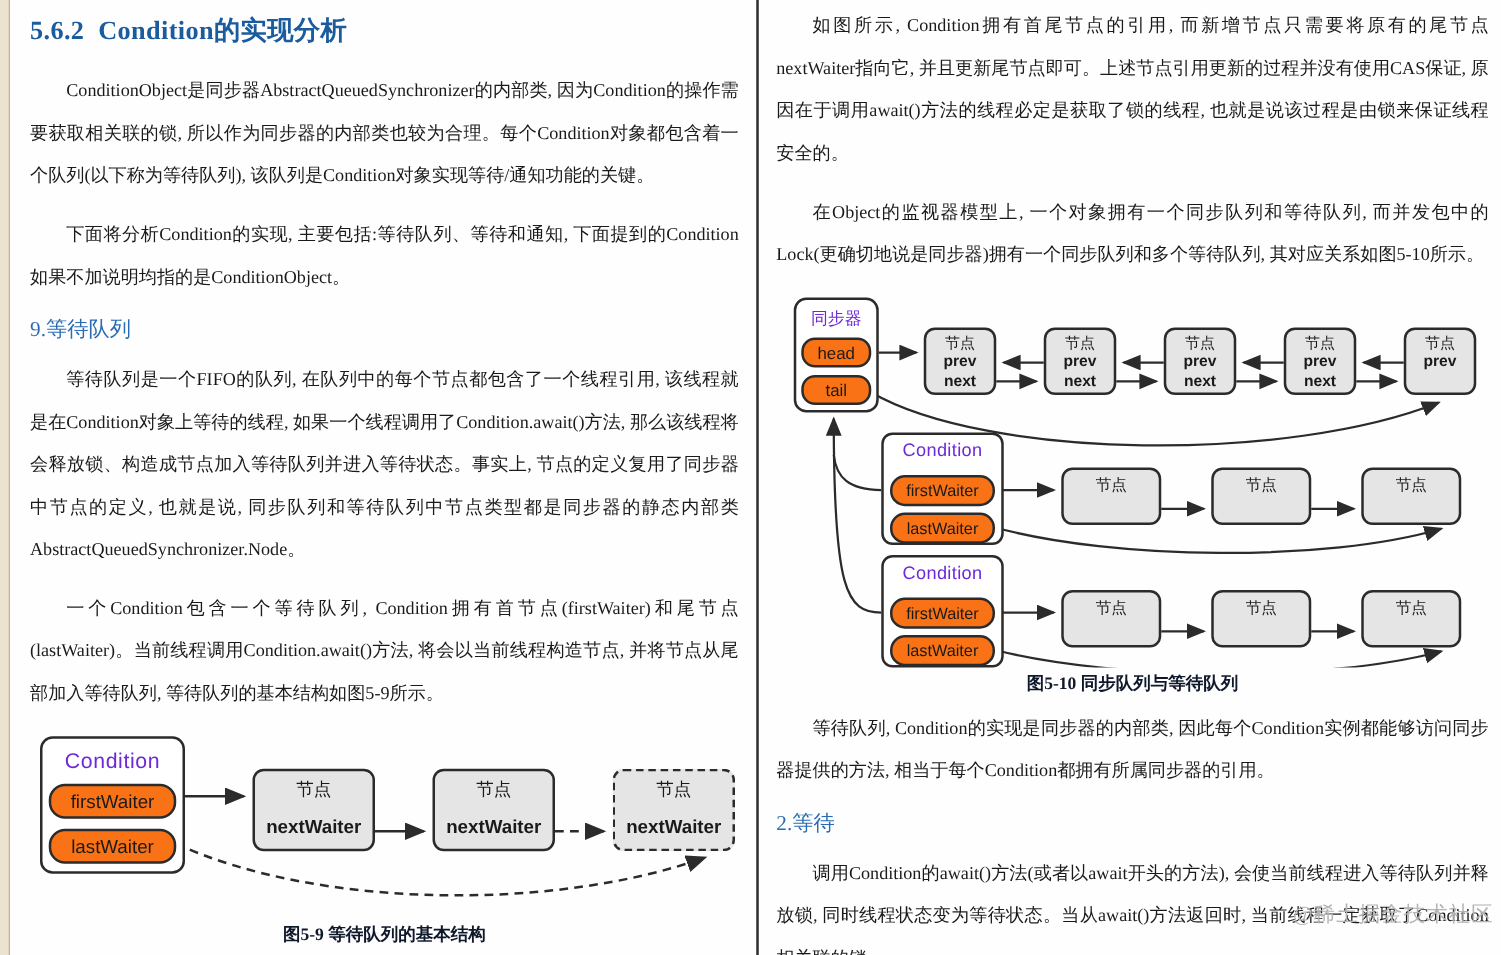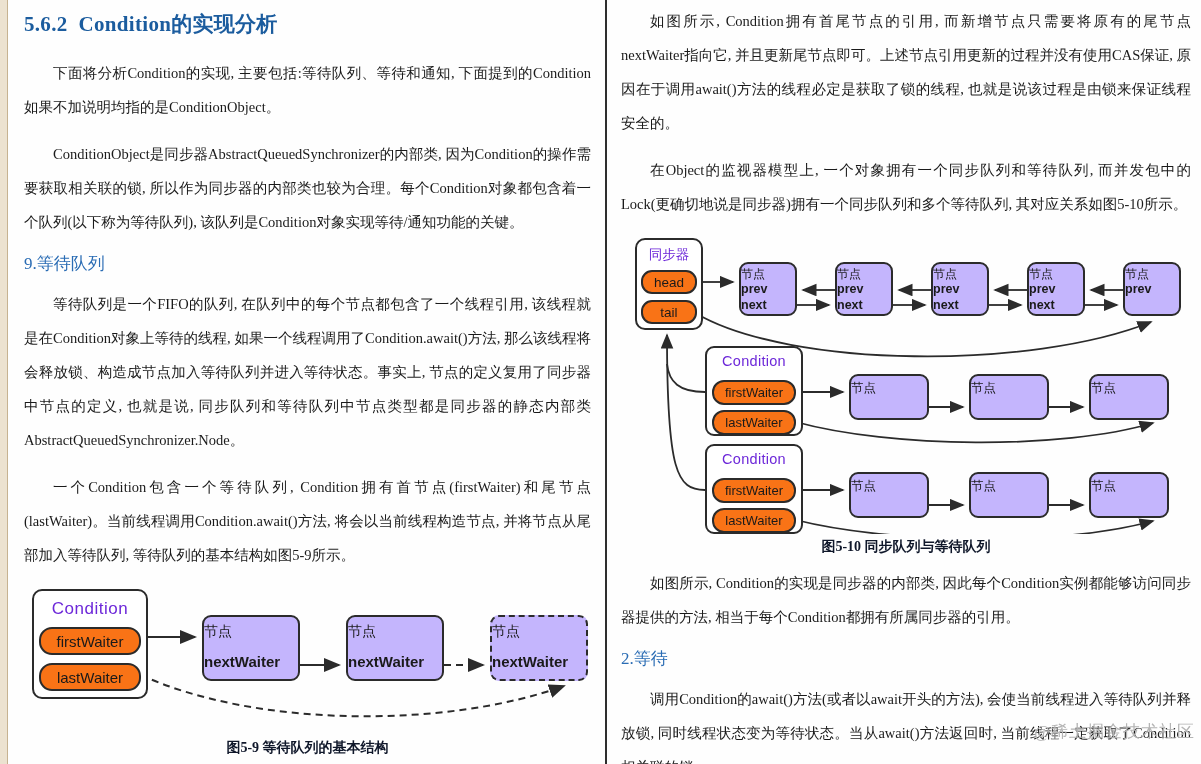"下面将分析Condition的实现, 主要包括:等待队列、等待和通知," p.body { order: before "ConditionObject是同步器AbstractQueuedSynchro" -> after "ConditionObject是同步器AbstractQueuedSynchro" }
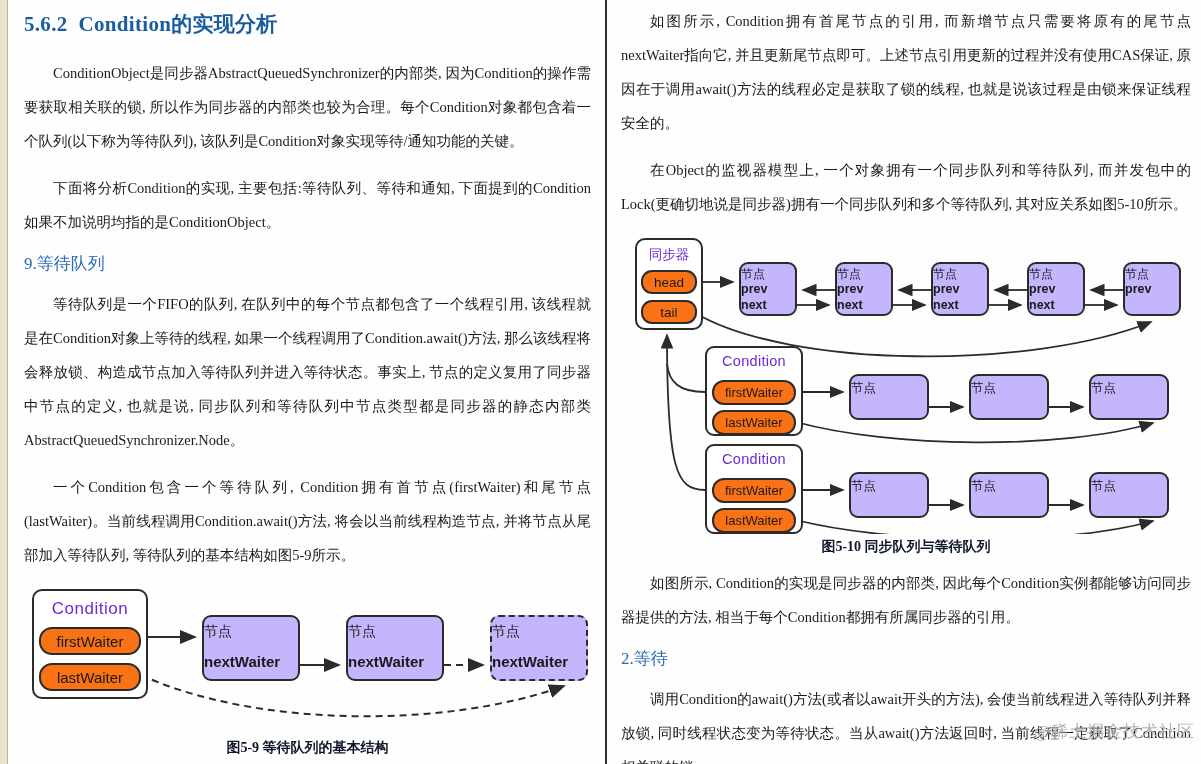"节点" .fig .node { background: #c4b5fd -> #e5e5e5; text-align: none -> center }
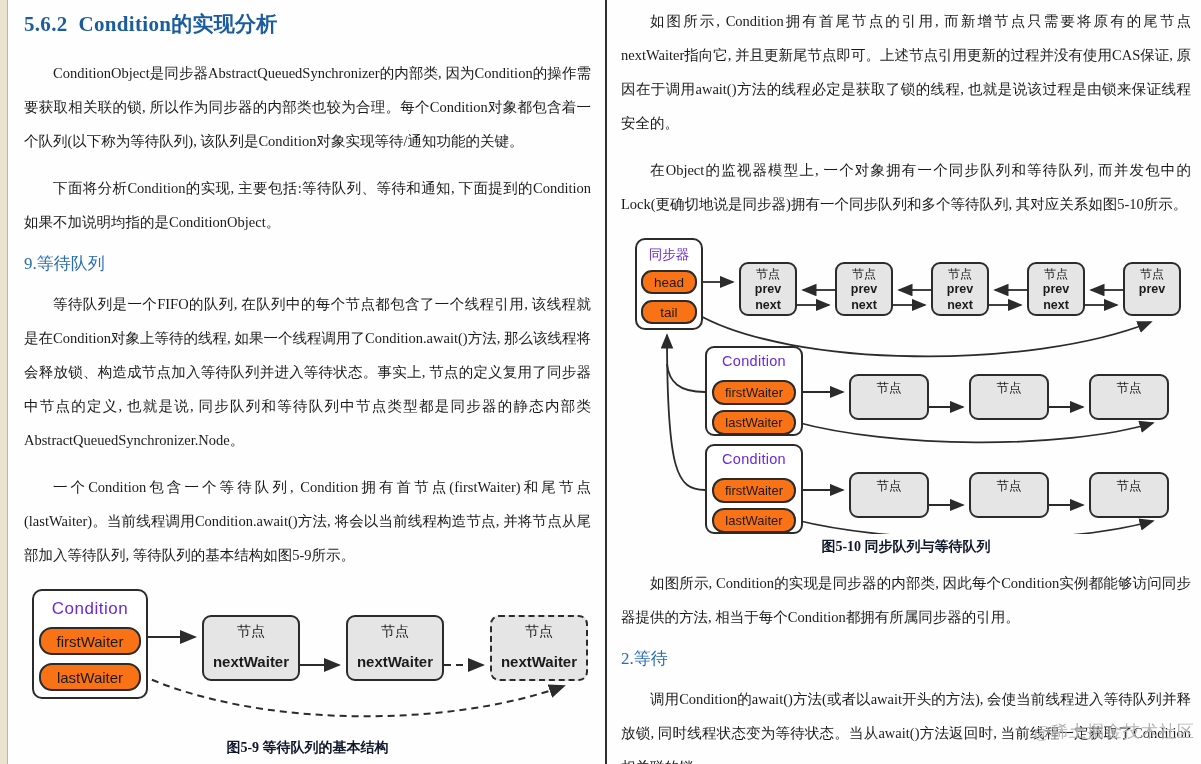"如图所示, Condition的实现是同步器的内部类," p.body { text: 如图所示 -> 等待队列 }
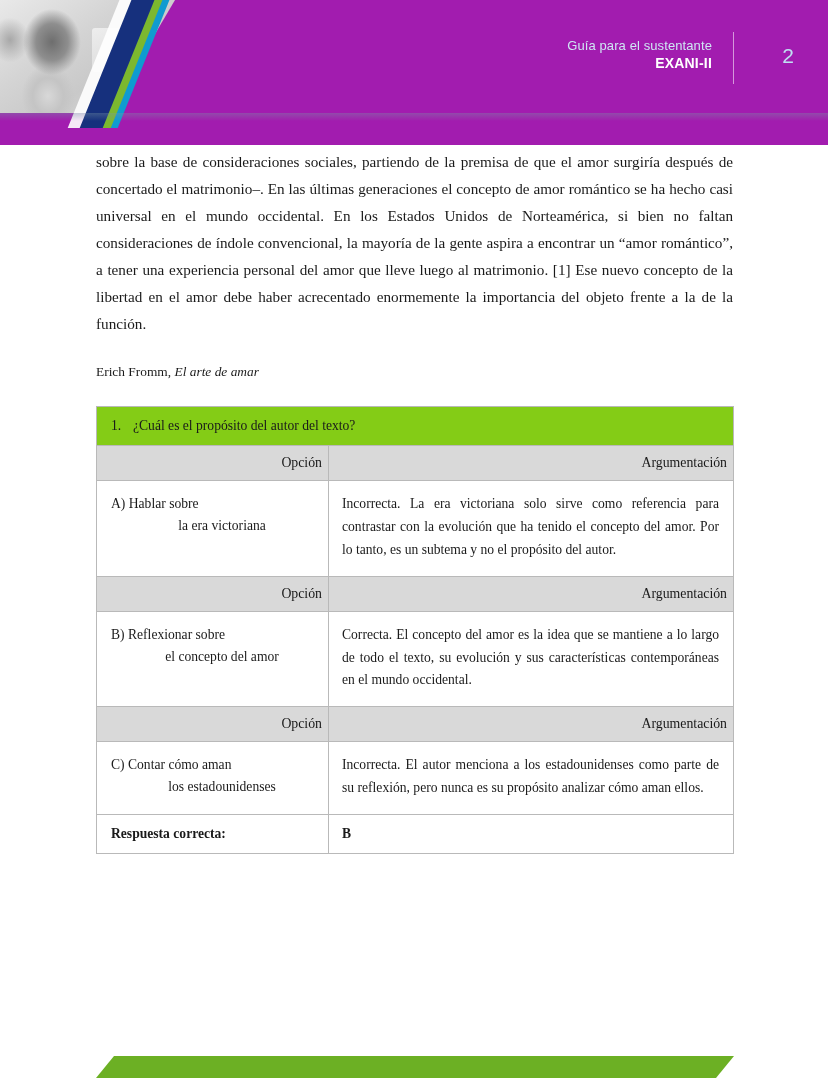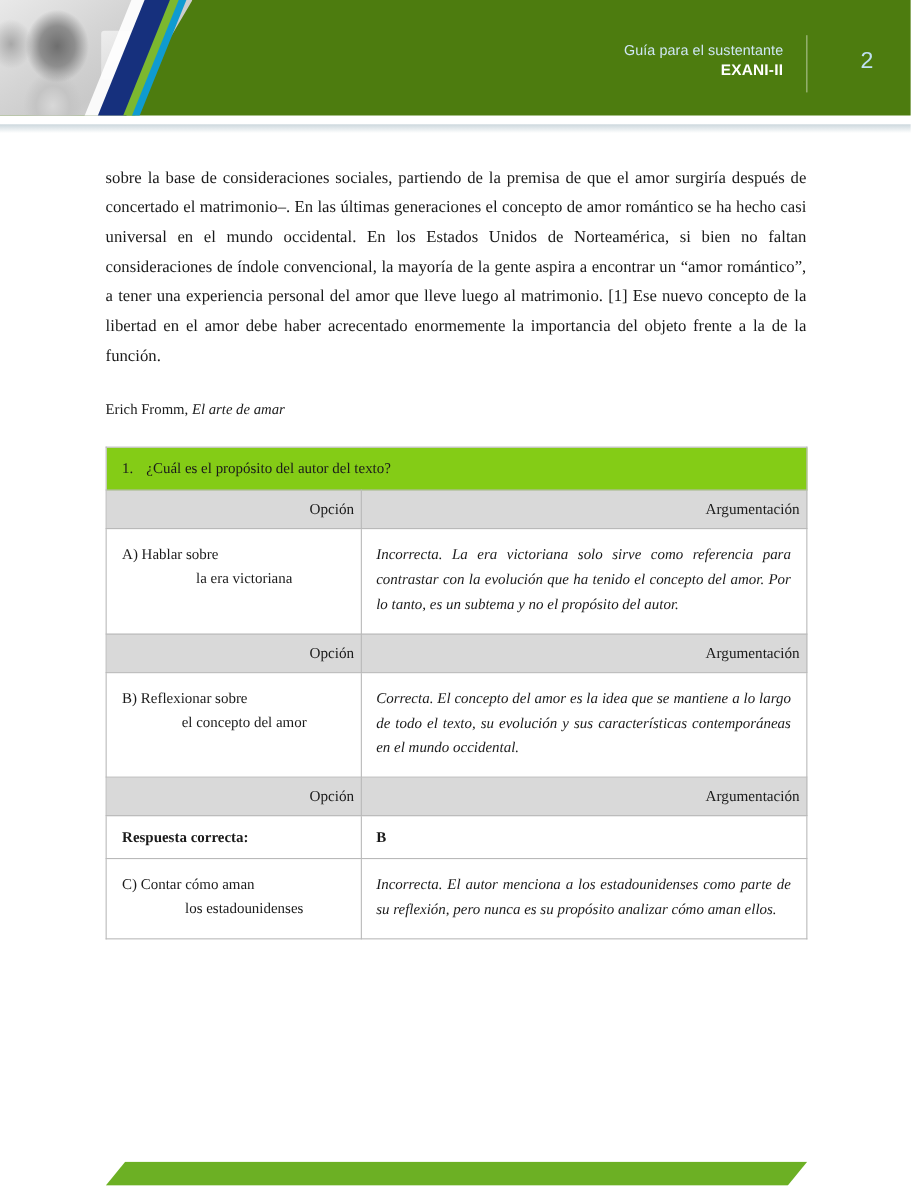"Guía para el sustentante" .header { background: #4d7c0f -> #a21caf; height: 105px -> 145px }
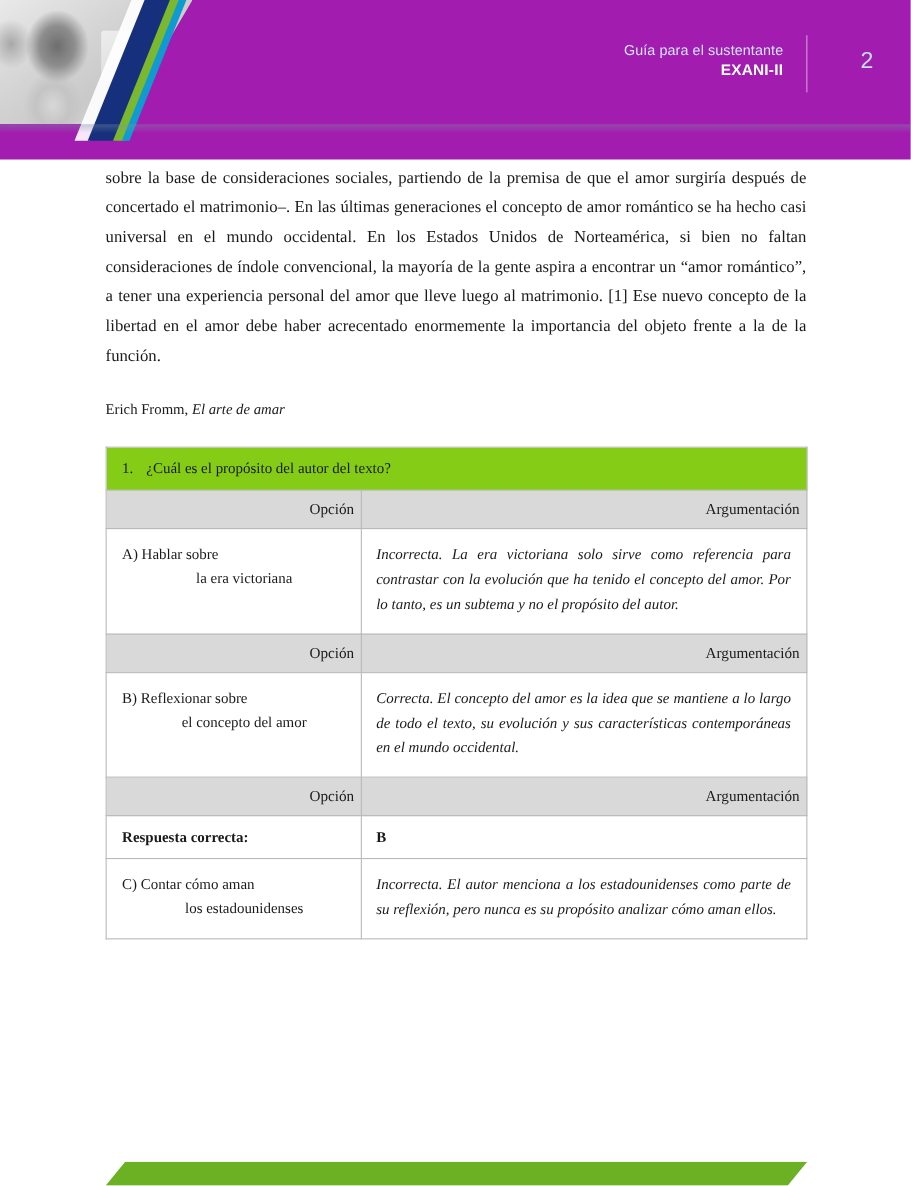"Incorrecta. La era victoriana solo" .arg-cell { font-style: italic -> none }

........

[Task requirements]
Where an entry holds a picture, drop it and transcribe everything else exactly.

[Answer for the task]
"下面将分析Condition的实现, 主要包括:等待队列、等待和通知," p.body { order: before "ConditionObject是同步器AbstractQueuedSynchro" -> after "ConditionObject是同步器AbstractQueuedSynchro" }
"节点" .fig .node { background: #c4b5fd -> #e5e5e5; text-align: none -> center }
"如图所示, Condition的实现是同步器的内部类," p.body { text: 如图所示 -> 等待队列 }
"Guía para el sustentante" .header { background: #4d7c0f -> #a21caf; height: 105px -> 145px }
"Incorrecta. La era victoriana solo" .arg-cell { font-style: italic -> none }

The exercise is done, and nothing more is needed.